Contributed by Joe Montero
Anyone following developments can not help but be aware that a central plank of the government’s agenda, is to eliminate trade unions, and if this is not possible, to render them totally ineffective.
Ever since the Howard government and the Hawke days before that, step by step, a noose has been tightened around the Australian union movement’s neck. It has fought back, but eventually compromised at each point. It now finds itself weaker, less organised, its officials no longer have the right to visit members at the workplace and what they can be concerned with has narrowed down over time.
Arguably, there is much more than coincidence between this and the significant fall in the wages share of national income, the generally deteriorating conditions of employment and the rise of the casualised economy. Weaker unions is not the only cause. The weaker state of the economy is important. But weaker unions have ensured that the position of the worker has deteriorated more than it would otherwise have been the case.
Within the union movement has been an expectation of further blows. It is no secret that the government and employers behind it are out to do everything they can, to move as close as possible to creating an industrial relations landscape with no unions.
A worsening economy and the growing militancy of big business, shared by the Coalition, have come together to result in a series of try ons, which have been aimed at imposing major wage cuts through further casualisation of their workforces. Last years battle at Carlton and United in Melbourne last year marked a turning point. Although the unions won this battle, the war has continued, with other large employers taking their turn at doing the same.
This is more than separate and unlinked individual workplace battles. They make up parts of a national strategy to force a breech that can be spread across the whole of the Australian workforce, to crush it into obedience and the acceptance of less reward for work.
Despite being in a weaker position now, the unions still remain the barrier to achieving this goal. This is the reason why they are being targeted.
Employment Minister Michaelia Cash has been particularly zealous and biting at the bit for her chance at unions’ jugular. She is also in urgent need of a distraction from the fallout of the GetUp and Australian Workers Union fiasco. It has the potential of knocking her out of her job.
She stood with Prime Minister Malcolm Turnbull at a press conference a week ago, where a commitment was made to take on the unions. Since then Turnbull has the added problem of the bifg Yes response to the Marriage Equality survey. Although he personally favoured the Yes position, the issue has added to the already existing instability within his government and cast more doubt over his future as Prime Minister and leader of the Liberal Party. This is not helped by the ever-worsening opinion polls.
And don’t forget the citizenship crisis, which threatens to rob the government of its slim majority of one. A series of by elections are on the way and a government divided and factions publicly brawling is not going to help.
The interplay between an ongoing ambition and the political opportunism of needing an issue to distract from other matters and impose some sort of unity in the government, has dictated the timing for a new assault on the unions.
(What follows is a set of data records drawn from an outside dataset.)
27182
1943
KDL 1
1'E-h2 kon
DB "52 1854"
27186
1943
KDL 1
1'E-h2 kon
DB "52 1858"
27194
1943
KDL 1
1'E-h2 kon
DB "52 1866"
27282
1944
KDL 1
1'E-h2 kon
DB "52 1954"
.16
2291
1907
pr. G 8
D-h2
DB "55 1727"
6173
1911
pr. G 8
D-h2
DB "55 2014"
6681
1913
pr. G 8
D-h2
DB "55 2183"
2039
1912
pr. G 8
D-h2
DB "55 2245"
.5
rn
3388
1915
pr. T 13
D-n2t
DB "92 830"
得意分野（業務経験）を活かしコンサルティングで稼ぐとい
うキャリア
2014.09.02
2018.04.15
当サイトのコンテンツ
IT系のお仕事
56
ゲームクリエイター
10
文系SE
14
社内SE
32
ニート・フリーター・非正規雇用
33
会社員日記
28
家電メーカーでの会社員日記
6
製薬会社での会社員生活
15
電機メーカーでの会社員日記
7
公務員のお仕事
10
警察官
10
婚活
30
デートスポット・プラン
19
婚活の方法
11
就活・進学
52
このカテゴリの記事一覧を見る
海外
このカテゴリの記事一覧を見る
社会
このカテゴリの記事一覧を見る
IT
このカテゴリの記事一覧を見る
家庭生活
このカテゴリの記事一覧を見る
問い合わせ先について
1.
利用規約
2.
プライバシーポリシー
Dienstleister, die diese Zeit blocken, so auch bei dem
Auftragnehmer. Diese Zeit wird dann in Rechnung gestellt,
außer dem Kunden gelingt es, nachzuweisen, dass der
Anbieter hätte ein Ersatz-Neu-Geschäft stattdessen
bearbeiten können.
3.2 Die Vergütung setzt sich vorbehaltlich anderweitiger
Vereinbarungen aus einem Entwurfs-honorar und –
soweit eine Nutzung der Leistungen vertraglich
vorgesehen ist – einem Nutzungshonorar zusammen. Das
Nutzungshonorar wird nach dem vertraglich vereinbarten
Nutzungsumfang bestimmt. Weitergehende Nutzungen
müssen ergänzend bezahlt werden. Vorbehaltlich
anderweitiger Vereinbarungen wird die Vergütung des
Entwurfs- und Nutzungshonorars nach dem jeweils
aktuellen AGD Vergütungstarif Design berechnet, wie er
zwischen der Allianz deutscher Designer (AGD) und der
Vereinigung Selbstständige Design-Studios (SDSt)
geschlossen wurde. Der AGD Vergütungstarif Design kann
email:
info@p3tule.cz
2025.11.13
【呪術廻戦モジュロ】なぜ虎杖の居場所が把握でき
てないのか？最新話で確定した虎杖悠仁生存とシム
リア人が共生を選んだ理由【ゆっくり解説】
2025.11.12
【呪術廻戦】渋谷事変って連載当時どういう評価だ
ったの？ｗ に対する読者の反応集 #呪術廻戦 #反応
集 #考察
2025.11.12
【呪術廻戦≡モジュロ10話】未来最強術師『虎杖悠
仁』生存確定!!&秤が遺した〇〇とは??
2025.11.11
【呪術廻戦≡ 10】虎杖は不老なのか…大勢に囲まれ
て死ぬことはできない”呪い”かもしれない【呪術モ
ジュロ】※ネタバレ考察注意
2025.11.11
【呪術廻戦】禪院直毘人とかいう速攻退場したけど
It may to happen this side of Christmas, but it is coming.
Turnbull and Cash have appeared together at a press conference to announce that five pieces of legislation will be rushed through parliament. All are designed to further constrain what unions are permitted to do and to undermine the social legitimacy of unions.
The mechanisms to do this are to tighten government control over welfare and training funds; blocking union mergers and even veto certain individuals from holding elected union positions; limiting the role of unions in the funding and management of industry superannuation funds. Put together they will impose the most restrictive web of restrictions of any industrialised country.
And it isn’t going to stop here.
In the haste to push on, the government is not taking note of the recent lessons of recent history. The Howard government lost in its attempt to crush the Maritime Union of Australia during the Patricks dispute. Howard became the second Prime Minister ever to lose his seat after being savaged over WorkChoices.
Both battles showed is that at the end of the day, Australians believe that the existence of unions is important and are prepared to stand up for a fair go. The Turnbull government risks being clobbered by a similar reaction.
There is a widespread sense that there is a connection between weaker unions and deteriorating work. For years, political leaders have been insisting that this is necessary to get the economy going and create new jobs. The result has been in the opposite direction. Most have experienced this, and paradoxically, this is the greatest potential strength the unions have to draw support across Australian society.
Mitigating this is that the government must know that the unions have been slow in drawing together and realising a collective strategy to strike back. The lessons of the past had taught the importance of building a union – broader community alliance, and this is not being given the level of priority that it once was.
The main error of the unions has been the readiness of many of them to comply with each new piece of legislative restriction and lock themselves into a system deliberately designed applied against them and not applied and rarely against employers employers .
When Howard introduced the ABCC to target unions in the construction industry, the whole movement condemned it as a witch hunt based on falsehoods. Most provided little practical help, because the emerging industrial relations legal system disallowed it.
There are many within the movement, who have been battling to get out of the trap and find ways to build a collective response. If they can’t manage to achieve this before the big crunch, the unions are in serious trouble.
But neither they cannot be written off easily. Unions came into existence because they were necessary. The emerging landscape is once again bringing their necessity into bold relief and the unions may still find their collective voice to do what they must do to turn aside the assault.
In doing this, they will come up with having to decide on whether they will continue to comply with bad and unfair laws.